Keine Meldepflicht, nur ein Melderecht

Carolin Dengler Voss erklärte, dass es bezüglich Personen, die im Verdacht stehen, sich nicht mehr selbstständig korrekt im motorisierten Verkehr bewegen zu können, keine Meldepflicht gebe, sondern nur ein Melderecht. Wenn also Hausärzte, Freunde oder Bekannte bemerken, dass bei Herrn X oder Frau Y vielleicht etwas nicht mehr so sein könnte, wie es ein sollte, dann müssen sie dies nicht dem Strassenverkehrsamt melden, können es aber zu jeder Zeit tun, ohne den/die Betroffene(n) darüber zu informieren. Allerdings gebe es keine Garantie für die «Whistleblower», dass die Gemeldeten nicht erfahren, wer hinter der Meldung steckt, besteht doch das Recht auf Akteneinsicht. Dies aus gutem Grund:

«Wir hatten auch schon den Fall, dass sich jemand an seinem ehemaligen Lebenspartner rächen wollte – und ihn deshalb bei uns meldete.»

Lange Belastung mit ungewissem Ausgang

Zu Carolin Dengler Voss kommen jedoch in der Regel nur jene Fälle, die selbst einzuschätzen sich ein Hausarzt nicht mehr traut. «Wir haben zum Beispiel sehr wenig Schlaganfallpatienten zur Beurteilung. Denn die schweren Fälle kommen in der Regel erst gar nicht mehr zu uns und die leichten kann ein Hausarzt von sich aus beurteilen.» Oder mit anderen Worten: viele, die den Weg ins Hafencenter finden, sind fallmässig in einer Grauzone angesiedelt.

Was jedoch gewiss ist: das Gutachten ist nicht nur aufwendig und kostet bis zu 1800 Franken, sondern es stellt für die Untersuchten oft auch eine psychische Belastung dar. Dies vor allem dann, wenn das Amt von sich aus auch eine vorsorgliche Aberkennung der Fahrerlaubnis für die Zeit der Untersuchung ausgesprochen hat. Dengler Voss hält zwar jedem das Recht auf eine verkehrsmedizinische Untersuchung zugute, verweist aber darauf, dass bei zumindest sehr zweifelhaften Fällen aus ihrer Sicht ein Verzicht auf eine Untersuchung besser wäre, «denn in der Regel ist das ein über zwei, drei Monate laufender Prozess, dessen Ausgang völlig ungewiss ist».

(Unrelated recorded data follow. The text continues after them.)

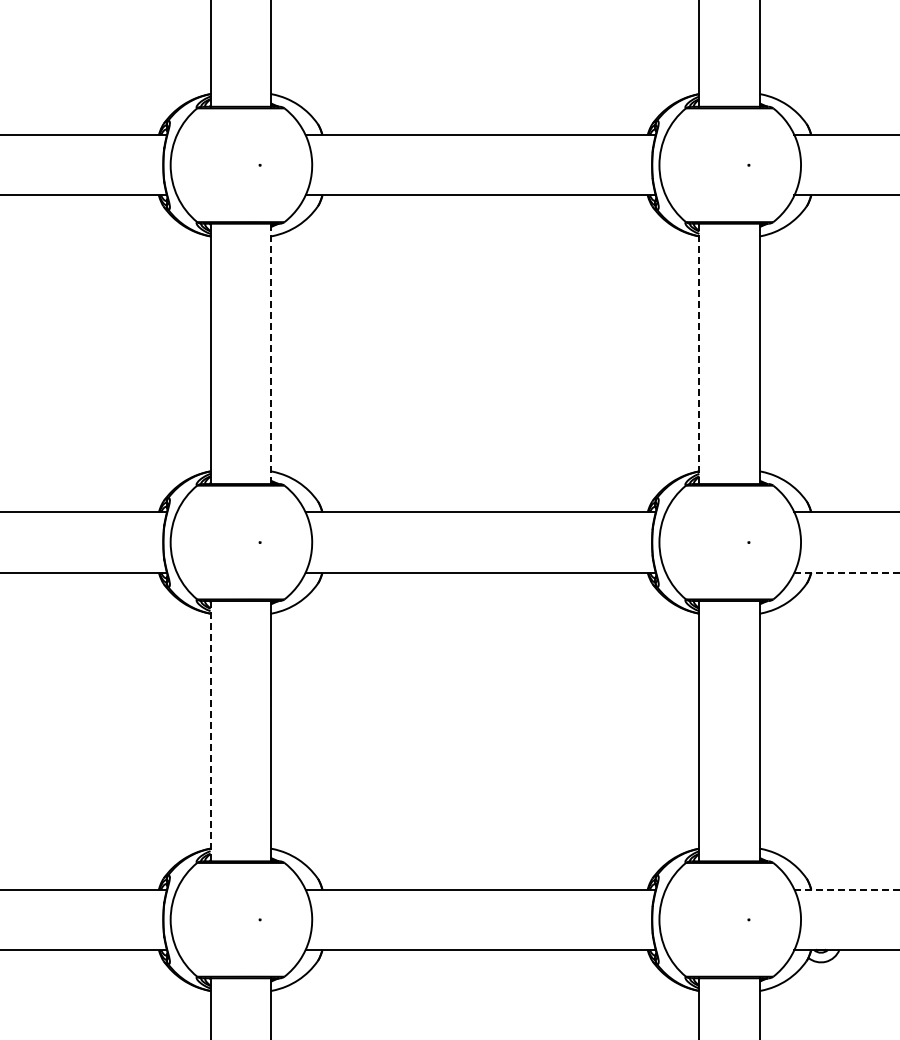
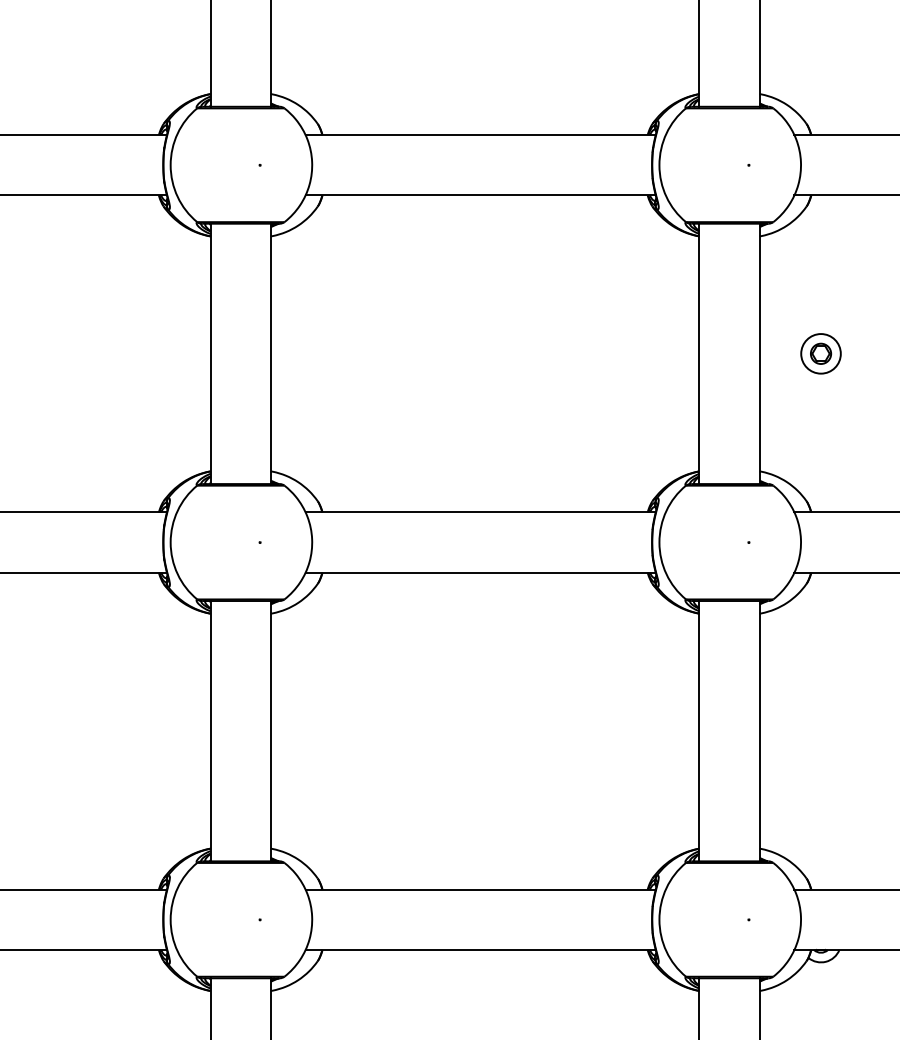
line at (270, 353): dashed -> solid
line at (699, 353): dashed -> solid
part at (820, 353): none -> present
line at (847, 572): dashed -> solid
line at (210, 730): dashed -> solid
line at (847, 889): dashed -> solid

Co-Präsidium bestätigt, Pauschalen erhöht

An der Jahresversammlung des Berufsverbands Logopädinnen und Logopäden wurde der gesamte Vorstand rund um die Co-Präsidentinnen Barbara Ruppanner und Fabienne Diener einstimmig wiedergewählt. Ebenso oppositionslos wurde die Erhöhung der Entschädigungspauschalen für den Vorstand verabschiedet. (art)

Kognitive Tests zur Abklärung der Fahrtauglichkeit

Ein zentrales Element, neben den üblichen Laboruntersuchungen, bilden bei Senioren ab dem 75. Altersjahr, welche ihre Fahreignung abklären lassen müssen, auch die Kurztests zur Überprüfung der kognitiven Leistungsfähigkeit. Während der sogenannte Mini-Mental-Test auch von Hausärzten angewandt wird, sieht dies beim Uhren-Test und dem anspruchsvollen Trail-Making-Test ganz anders aus. «Da zeigt es sich dann, dass viele überfordert sind, die zuvor noch bei den einfacheren Tests im Rahmen abgeschnitten haben.»